Réponse faible Réponse plus solide
« Nous sommes une PME, donc la loi ne s’applique pas. » Une évaluation documentée des Sources vérifie la personne morale, les activités émettrices, le lieu et toute détermination de l’autorité ; la taille n’est pas utilisée comme seule exemption.
« Nous avons publié un rapport GRI, donc nous sommes en conformité. » Les données communiquées volontairement ne sont réutilisées qu’après comparaison du périmètre, de la méthode, du format, du calendrier, des exigences de vérification et de conservation.
« Le 30 mai 2026 était la date nationale de dépôt pour tout le monde. » L’organisation distingue l’entrée en vigueur, l’ajustement du statut prévu à l’Article 18, la date d’effet de la désignation et la date limite de dépôt propre au régime.
« L’absence de notification signifie l’absence d’action. » L’organisation n’invente pas une obligation, mais elle tient un dossier de préparation, surveille les autorités compétentes et prépare des données traçables.

Erreurs et mythes courants

Erreur : importer le seuil de 0.5 million de tCO2e du registre carbone dans le test relatif aux Sources de la loi climatique. Correction : maintenir séparés les instruments et leurs finalités.

Erreur : considérer qu’une empreinte carbone d’entreprise est automatiquement conforme aux exigences de MRV. Correction : comparer le périmètre, les gaz, les méthodes, les formulaires, la vérification et la date limite de l’autorité compétente.

Erreur : décrire toutes les ambitions de réduction comme des objectifs juridiques. Correction : distinguer les trajectoires nationales, les objectifs fixés par l’autorité, les objectifs d’entreprise approuvés et les aspirations non approuvées.

Mythe : toute entreprise doit déclarer les émissions des Scope 1, 2 et 3 dans le même format. Réalité : le décret-loi délègue les normes détaillées ; les régimes actuels peuvent utiliser des points de régulation et une couverture des émissions différents.

Mythe : la période d’ajustement a suspendu la loi jusqu’au 30 mai 2026. Réalité : la loi était déjà en vigueur ; l’Article 18 prévoyait une période pour aligner le statut sur la loi et les résolutions d’application.

Questions

Questions fréquemment posées

Que requiert la loi climatique des EAU et que devrait faire une entreprise dès maintenant ?

Le décret-loi fédéral n° (11) de 2024 crée un cadre climatique fédéral contraignant dans l’ensemble des EAU, y compris les zones franches. Il s’applique largement aux « Sources » émettrices de gaz à effet de serre, mais les obligations spécifiques de mesure, de déclaration et de vérification prévues à l’Article 6 s’appliquent aux Sources déterminées par le ministère du Changement climatique et de l’Environnement et par l’autorité compétente.

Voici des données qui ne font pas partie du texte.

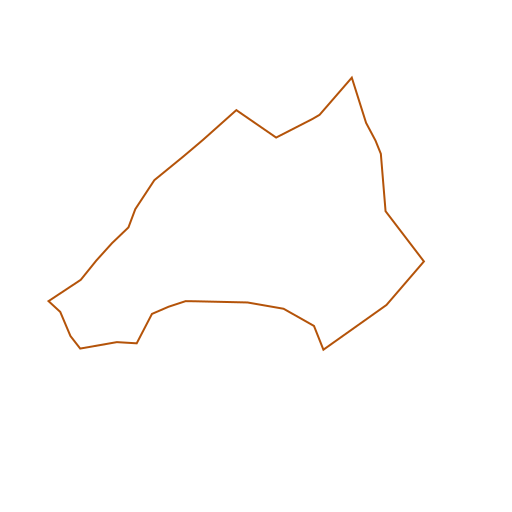 outline of Sant, Övörhangay, Mongolia, rotated 317°
{"feature_id": "93677404B89182419744120", "entity_name": "Sant", "entity_type": "district", "adm_level": 2, "iso_a3": "MNG", "parent_name": "Mongolia", "parent_adm1": "Övörhangay", "projection": "robinson", "projection_center": [103.758, 45.985], "detail": "fine", "context": "isolated", "style": "outline", "palette": "amber", "viewbox_px": 512, "rotation_deg": 317, "n_neighbors": 0, "source": "geoboundaries", "source_scale": "gbopen_adm2", "svg_char_len": 569}
<svg xmlns="http://www.w3.org/2000/svg" viewBox="0 0 512 512"><g transform="rotate(317 256 256)"><path d="M341.1,135.9L296.4,134.9L271.5,133.7L233.4,131.2L199.7,139.4L182.2,148.1L159.5,148.4L136.2,150.4L111.6,153.9L73.5,147.5L74.7,163.4L65.7,188.0L64.3,203.8L95.5,224.1L109.2,238.5L140.4,227.4L157.5,233.5L173.7,241.0L180.2,247.2L218.1,284.2L240.2,313.4L250.7,346.7L241.4,370.5L318.0,380.8L375.1,374.5L381.3,311.6L417.0,266.4L422.1,253.1L427.3,233.7L447.7,190.9L398.8,196.1L390.8,194.3L351.5,183.1L341.1,135.9Z" fill="none" stroke="#b45309" stroke-width="2"/></g></svg>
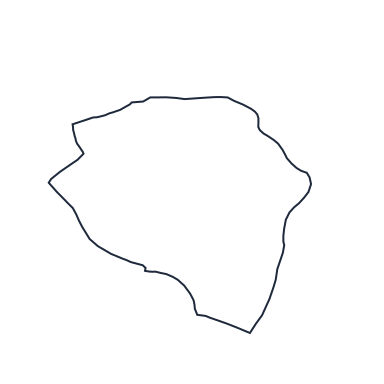 Saniuta, Tuvalu (Robinson projection), rotated 220°
{"feature_id": "33948139B55314492398689", "entity_name": "Saniuta", "entity_type": "district", "adm_level": 2, "iso_a3": "TUV", "parent_name": "Tuvalu", "parent_adm1": "", "projection": "robinson", "projection_center": [178.686, -7.494], "detail": "fine", "context": "isolated", "style": "outline", "palette": "slate", "viewbox_px": 384, "rotation_deg": 220, "n_neighbors": 0, "source": "geoboundaries", "source_scale": "gbopen_adm2", "svg_char_len": 1546}
<svg xmlns="http://www.w3.org/2000/svg" viewBox="0 0 384 384"><g transform="rotate(220 192 192)"><path d="M57.0,121.2L58.4,132.3L59.1,142.6L63.9,159.8L68.4,171.5L71.4,178.5L77.1,187.8L83.3,203.8L87.2,210.6L90.1,212.7L93.8,217.1L97.7,222.9L102.3,231.1L104.2,239.0L104.0,245.6L102.8,252.4L102.5,259.8L102.8,266.9L105.9,274.6L111.2,278.7L116.4,280.5L122.0,278.4L127.3,277.6L134.1,277.8L141.1,278.9L144.9,280.6L149.7,282.5L157.2,284.4L162.7,284.4L170.0,283.6L174.8,282.8L179.8,283.0L183.0,284.4L185.6,287.7L188.5,291.2L191.9,293.4L195.5,294.0L200.1,293.7L209.0,291.8L218.6,288.8L225.4,287.4L230.9,283.3L235.7,279.2L243.2,272.1L257.4,258.4L264.4,254.0L272.6,248.0L274.7,246.2L278.3,243.1L284.8,237.6L287.5,230.0L295.8,221.8L295.9,219.2L297.7,214.5L299.9,208.6L302.1,205.0L303.9,202.0L305.7,199.4L308.0,194.8L310.6,191.2L312.8,188.2L315.7,185.5L327.0,167.1L324.8,165.2L323.0,163.2L320.4,161.4L317.5,159.2L315.9,158.3L314.0,156.7L311.2,155.2L307.5,154.3L304.2,153.3L301.6,152.6L299.7,151.6L300.4,143.0L302.5,135.7L306.1,122.6L308.3,111.3L307.7,107.0L295.7,105.2L287.0,104.4L279.4,103.6L273.0,103.1L266.2,100.4L260.4,97.5L253.7,94.7L240.2,90.2L229.3,90.0L214.1,92.6L201.8,96.5L198.6,97.7L193.8,99.0L188.7,101.4L182.7,104.2L178.8,104.0L177.3,101.4L173.4,103.7L170.9,105.6L168.8,107.5L163.5,110.1L159.0,112.6L152.3,114.6L146.5,115.6L142.0,115.4L137.7,115.3L134.2,114.4L128.3,113.0L124.1,111.3L121.1,110.0L117.8,107.4L114.8,104.4L109.0,101.3L102.0,105.8L97.8,107.1L81.2,113.4L70.5,117.0L57.0,121.2Z" fill="none" stroke="#1e293b" stroke-width="2"/></g></svg>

Les entreprises devraient donc mener deux actions en parallèle : tenir un dossier contrôlé sur l’applicabilité et la désignation, et mettre en place un système d’émissions prêt pour la MRV, pouvant être rapidement aligné sur les instructions en vigueur de l’autorité.

Quels éléments probants sont requis ?

Recherchez et conservez les éléments probants de la désignation : résolutions, listes, avis, conditions des permis, instructions des portails et correspondance. Créez un registre des flux de sources et choisissez une méthodologie de calcul provisoire sans la présenter comme approuvée par le régulateur, à moins qu’elle ne le soit. Recueillez les données d’activité, les facteurs, les hypothèses, les attestations des responsables des données et les pièces justificatives.

Quelles instructions des autorités modifient la réponse ?

Il attribue les responsabilités au Ministry of Climate Change and Environment (MOCCAE), aux autorités compétentes et à d’autres entités, tout en laissant les détails opérationnels importants — critères de désignation, méthodes, formulaires, cycles de déclaration, modalités de vérification et mesures de réduction — aux résolutions et aux instructions des autorités. Cette architecture fait du contrôle des mises à jour un élément de la conformité.